Passage shown:

Does newly elected congressman Rep. Tom Tiffany (R-Minocqua) not like teachers? Boy, it sure looks that way.

A decade ago, Tiffany, a first term Northwoods assemblyman, voted for Act 10, the law that ended collective bargaining for most public employees in Wisconsin. The legislation crippled the state teacher’s union.

Now, Wisconsin, along with the rest of the nation, finds itself in the grip of the COVID-19 pandemic. The virus is spreading rapidly.

Teachers are worried about safely returning to work in the fall. Under Act 10, however, teachers are powerless to negotiate job safety or hazard pay.

You’d think that Tiffany might sympathize with teachers and the dilemma they face. No, not really. Instead, the congressman continues his quest to take away teacher rights.

He is a co-sponsor of HR 7152, which, not only threatens to cut federal funding to schools that don’t offer instruction that is “substantially similar to that provided in previous academic years,” but would prohibit school staff from suing educational institutions should they contract COVID-19.

Explore the material:
a) Please copy the piece on Tom Tiffany word for word from "Now, Wisconsin, along" to "they contract COVID-19.".
b) According to the piece on Tom Tiffany, what law did he vote for a decade ago as a Northwoods assemblyman?

Information:
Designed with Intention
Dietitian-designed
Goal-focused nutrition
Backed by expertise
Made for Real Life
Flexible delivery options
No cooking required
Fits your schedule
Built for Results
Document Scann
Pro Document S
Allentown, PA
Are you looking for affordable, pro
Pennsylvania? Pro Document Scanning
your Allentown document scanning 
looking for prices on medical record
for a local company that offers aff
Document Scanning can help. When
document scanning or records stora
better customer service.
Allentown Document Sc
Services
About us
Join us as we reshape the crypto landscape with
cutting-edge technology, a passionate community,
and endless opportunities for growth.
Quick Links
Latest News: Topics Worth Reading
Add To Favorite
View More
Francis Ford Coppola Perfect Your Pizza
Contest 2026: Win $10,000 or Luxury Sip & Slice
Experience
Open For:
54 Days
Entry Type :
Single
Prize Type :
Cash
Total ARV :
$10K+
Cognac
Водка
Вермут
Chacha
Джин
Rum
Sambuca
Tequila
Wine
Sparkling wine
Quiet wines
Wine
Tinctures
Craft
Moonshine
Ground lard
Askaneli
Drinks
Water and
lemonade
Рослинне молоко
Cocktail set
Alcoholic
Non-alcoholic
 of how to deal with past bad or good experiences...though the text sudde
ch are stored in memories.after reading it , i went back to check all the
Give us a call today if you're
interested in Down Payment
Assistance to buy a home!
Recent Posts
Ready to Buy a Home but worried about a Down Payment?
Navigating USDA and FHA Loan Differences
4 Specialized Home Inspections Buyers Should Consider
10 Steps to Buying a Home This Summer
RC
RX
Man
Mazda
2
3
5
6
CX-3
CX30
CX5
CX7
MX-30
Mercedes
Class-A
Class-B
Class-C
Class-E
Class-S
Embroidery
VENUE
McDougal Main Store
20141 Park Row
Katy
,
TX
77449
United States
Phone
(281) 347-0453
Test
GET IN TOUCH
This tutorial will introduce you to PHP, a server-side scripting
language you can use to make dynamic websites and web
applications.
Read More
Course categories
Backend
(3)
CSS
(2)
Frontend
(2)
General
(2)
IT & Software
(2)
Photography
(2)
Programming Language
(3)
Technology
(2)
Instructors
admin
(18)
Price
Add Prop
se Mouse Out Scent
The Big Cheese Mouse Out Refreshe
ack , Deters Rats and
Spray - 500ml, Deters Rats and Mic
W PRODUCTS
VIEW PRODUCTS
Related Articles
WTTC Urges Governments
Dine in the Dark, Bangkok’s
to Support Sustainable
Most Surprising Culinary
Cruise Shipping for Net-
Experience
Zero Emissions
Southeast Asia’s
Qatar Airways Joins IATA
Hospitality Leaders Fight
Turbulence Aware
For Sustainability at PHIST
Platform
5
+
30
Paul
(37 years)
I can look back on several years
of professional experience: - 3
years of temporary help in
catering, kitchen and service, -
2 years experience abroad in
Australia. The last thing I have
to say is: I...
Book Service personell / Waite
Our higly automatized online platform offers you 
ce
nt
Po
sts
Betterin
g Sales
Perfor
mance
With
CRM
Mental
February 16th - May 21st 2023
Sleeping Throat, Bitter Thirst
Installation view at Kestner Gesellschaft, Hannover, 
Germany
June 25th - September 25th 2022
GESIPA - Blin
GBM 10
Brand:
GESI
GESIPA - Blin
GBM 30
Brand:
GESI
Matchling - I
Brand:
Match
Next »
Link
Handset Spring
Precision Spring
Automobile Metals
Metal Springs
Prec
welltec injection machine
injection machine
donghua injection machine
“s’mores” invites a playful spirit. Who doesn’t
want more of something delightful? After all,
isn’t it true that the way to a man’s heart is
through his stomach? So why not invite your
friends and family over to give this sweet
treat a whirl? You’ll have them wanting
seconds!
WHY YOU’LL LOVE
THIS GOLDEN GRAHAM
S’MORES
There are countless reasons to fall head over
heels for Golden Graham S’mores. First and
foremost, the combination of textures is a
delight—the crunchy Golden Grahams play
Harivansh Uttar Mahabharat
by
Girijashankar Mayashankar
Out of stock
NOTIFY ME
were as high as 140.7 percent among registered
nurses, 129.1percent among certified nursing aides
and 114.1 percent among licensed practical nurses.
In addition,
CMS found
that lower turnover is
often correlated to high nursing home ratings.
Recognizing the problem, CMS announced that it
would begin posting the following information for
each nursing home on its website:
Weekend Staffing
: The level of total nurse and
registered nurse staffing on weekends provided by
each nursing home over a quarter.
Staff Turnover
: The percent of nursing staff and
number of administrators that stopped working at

Task-by-task answers:
a)
Now, Wisconsin, along with the rest of the nation, finds itself in the grip of the COVID-19 pandemic. The virus is spreading rapidly.

Teachers are worried about safely returning to work in the fall. Under Act 10, however, teachers are powerless to negotiate job safety or hazard pay.

You’d think that Tiffany might sympathize with teachers and the dilemma they face. No, not really. Instead, the congressman continues his quest to take away teacher rights.

He is a co-sponsor of HR 7152, which, not only threatens to cut federal funding to schools that don’t offer instruction that is “substantially similar to that provided in previous academic years,” but would prohibit school staff from suing educational institutions should they contract COVID-19.

b) Act 10